Step-by-Step Pipeline Breakdown

  1. Temporal Normalization: Raw GPS logs often arrive out of order or with mixed timezones. Sorting by device_id and timestamp guarantees monotonic progression. Converting to UTC eliminates daylight saving time edge cases that corrupt duration calculations.
  2. Radian Conversion: The Haversine formula operates on angular distances. Multiplying decimal degrees by π/180 via np.radians() aligns inputs with scikit-learn’s expectations. Failing to convert results in eps values that are orders of magnitude too small, producing zero clusters.
  3. Spatial Clustering: DBSCAN groups points that fall within eps meters of each other, requiring at least min_samples to form a core point. The ball_tree algorithm accelerates spherical distance lookups, avoiding the O(N²) brute-force fallback.
  4. Temporal Validation: Spatial density alone cannot distinguish between a traffic jam and a genuine stop. Filtering by min_duration_minutes removes transient congestion while preserving meaningful dwell events.
  5. Centroid Aggregation: The output calculates a mean latitude/longitude in decimal degrees, providing a clean, human-readable anchor for mapping or geocoding downstream.

Performance Scaling & Parameter Tuning

  • Chunking Strategy: For datasets exceeding 100k points per device, memory pressure spikes during tree construction. Partition trajectories by calendar day or fixed 4-hour windows before clustering, then merge overlapping stay points post-processing.
  • eps Calibration: Start with 50–150 meters for pedestrian/urban routing, and 200–500 meters for highway/fleet tracking. Validate against known landmarks (e.g., parking garages, transit hubs) to calibrate spatial tolerance.
  • min_samples Trade-offs: Lower values (2–3) capture brief stops but increase false positives from GPS drift. Higher values (5–8) enforce stricter density, ideal for high-frequency sampling (>1 Hz).
  • Noise Handling: Points labeled -1 are not discarded; they represent transit segments or isolated pings.

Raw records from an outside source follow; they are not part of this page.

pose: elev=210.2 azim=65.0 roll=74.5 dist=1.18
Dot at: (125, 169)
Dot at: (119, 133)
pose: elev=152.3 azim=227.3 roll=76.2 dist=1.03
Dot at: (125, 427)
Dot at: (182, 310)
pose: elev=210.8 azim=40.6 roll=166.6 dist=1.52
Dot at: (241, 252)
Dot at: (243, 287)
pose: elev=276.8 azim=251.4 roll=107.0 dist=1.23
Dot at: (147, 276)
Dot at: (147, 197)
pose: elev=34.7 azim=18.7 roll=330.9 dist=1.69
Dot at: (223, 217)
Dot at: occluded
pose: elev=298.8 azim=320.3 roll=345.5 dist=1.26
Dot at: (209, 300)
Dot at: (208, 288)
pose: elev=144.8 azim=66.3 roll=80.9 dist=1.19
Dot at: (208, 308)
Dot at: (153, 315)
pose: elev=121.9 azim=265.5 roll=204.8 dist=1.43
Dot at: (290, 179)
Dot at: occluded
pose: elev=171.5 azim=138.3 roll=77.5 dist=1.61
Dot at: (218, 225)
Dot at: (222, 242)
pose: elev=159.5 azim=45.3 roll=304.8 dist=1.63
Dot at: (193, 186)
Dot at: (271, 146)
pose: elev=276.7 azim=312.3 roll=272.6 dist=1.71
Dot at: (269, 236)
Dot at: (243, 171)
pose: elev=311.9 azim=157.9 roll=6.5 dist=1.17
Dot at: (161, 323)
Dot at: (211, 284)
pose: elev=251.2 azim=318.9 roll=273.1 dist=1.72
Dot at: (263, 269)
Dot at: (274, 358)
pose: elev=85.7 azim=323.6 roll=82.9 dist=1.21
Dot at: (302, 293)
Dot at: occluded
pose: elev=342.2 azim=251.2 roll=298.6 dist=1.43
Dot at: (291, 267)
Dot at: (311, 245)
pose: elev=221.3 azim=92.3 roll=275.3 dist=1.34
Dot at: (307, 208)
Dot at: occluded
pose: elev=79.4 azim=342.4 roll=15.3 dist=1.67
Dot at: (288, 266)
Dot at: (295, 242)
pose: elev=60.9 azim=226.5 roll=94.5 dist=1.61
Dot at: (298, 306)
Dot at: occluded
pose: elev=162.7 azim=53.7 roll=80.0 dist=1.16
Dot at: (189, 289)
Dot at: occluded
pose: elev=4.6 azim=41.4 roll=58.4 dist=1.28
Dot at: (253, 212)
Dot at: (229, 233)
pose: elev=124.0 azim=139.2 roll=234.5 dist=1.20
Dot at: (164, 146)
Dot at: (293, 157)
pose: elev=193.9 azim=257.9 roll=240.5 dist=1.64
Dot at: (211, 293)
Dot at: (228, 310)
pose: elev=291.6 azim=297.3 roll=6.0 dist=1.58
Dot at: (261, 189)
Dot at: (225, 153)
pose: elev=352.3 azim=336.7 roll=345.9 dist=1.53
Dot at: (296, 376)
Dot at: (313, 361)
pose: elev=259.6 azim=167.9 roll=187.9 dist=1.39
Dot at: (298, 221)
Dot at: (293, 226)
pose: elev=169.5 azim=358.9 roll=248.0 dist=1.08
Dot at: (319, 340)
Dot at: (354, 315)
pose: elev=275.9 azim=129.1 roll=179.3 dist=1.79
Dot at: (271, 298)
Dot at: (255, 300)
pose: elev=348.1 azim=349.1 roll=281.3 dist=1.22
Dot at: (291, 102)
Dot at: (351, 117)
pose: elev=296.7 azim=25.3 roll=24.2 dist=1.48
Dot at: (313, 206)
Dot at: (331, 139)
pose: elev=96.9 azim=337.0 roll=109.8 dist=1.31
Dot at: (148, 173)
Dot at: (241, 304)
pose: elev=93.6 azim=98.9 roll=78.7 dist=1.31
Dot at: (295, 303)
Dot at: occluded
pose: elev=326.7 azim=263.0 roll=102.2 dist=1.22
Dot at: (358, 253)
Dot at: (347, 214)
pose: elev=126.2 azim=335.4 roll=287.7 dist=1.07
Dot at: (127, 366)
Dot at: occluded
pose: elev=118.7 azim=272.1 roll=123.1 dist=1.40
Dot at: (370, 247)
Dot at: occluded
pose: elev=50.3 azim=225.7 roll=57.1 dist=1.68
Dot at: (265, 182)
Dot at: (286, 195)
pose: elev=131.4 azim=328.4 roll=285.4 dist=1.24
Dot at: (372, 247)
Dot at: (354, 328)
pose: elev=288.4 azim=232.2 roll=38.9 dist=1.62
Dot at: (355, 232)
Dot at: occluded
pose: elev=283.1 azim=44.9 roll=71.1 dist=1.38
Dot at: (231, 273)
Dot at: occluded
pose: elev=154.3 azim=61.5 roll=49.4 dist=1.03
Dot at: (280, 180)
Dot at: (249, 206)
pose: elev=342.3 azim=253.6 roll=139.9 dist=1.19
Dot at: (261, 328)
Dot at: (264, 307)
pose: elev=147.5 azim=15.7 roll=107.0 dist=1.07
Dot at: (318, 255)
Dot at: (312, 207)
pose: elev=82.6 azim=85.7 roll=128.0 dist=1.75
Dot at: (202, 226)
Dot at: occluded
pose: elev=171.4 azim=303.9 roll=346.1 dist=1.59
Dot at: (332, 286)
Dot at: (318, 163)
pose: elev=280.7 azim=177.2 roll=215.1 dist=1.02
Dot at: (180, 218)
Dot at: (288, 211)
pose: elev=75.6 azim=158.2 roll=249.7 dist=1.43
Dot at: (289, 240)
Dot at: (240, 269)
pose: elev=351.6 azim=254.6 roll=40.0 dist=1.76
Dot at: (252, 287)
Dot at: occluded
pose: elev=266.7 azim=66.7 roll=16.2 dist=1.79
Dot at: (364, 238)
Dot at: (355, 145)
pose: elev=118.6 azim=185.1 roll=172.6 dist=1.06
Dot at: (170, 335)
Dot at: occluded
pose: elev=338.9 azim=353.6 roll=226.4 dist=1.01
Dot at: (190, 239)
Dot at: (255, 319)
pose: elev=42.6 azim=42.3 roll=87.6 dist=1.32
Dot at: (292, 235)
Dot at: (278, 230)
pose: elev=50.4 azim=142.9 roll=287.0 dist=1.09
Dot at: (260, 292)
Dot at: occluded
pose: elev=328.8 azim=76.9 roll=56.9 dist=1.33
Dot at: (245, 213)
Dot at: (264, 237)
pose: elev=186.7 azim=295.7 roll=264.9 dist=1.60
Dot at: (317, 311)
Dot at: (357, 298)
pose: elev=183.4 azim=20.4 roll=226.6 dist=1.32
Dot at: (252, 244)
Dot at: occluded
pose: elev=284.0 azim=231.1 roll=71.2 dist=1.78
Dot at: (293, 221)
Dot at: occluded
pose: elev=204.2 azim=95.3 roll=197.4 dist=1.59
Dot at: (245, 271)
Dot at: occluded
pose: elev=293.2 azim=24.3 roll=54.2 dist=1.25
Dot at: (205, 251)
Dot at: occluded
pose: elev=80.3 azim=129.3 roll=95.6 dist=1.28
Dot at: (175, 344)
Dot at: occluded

Preserve them for route reconstruction or speed profiling.

Validation Checklist

Before deploying to production, verify:

  • All timestamps are UTC-aware and monotonically increasing per device
  • lat/lon columns contain no NaN or out-of-bounds values (-90 to 90, -180 to 180)
  • eps is converted to radians before passing to DBSCAN
  • Output DataFrame contains only clusters meeting both spatial and temporal thresholds
  • Centroids fall within the convex hull of their source points (sanity check against coordinate inversion)

This pipeline delivers deterministic, scalable stay-point extraction that integrates cleanly with mobility data stacks. By decoupling spatial density from temporal validation, it adapts to irregular sampling while maintaining geographic precision.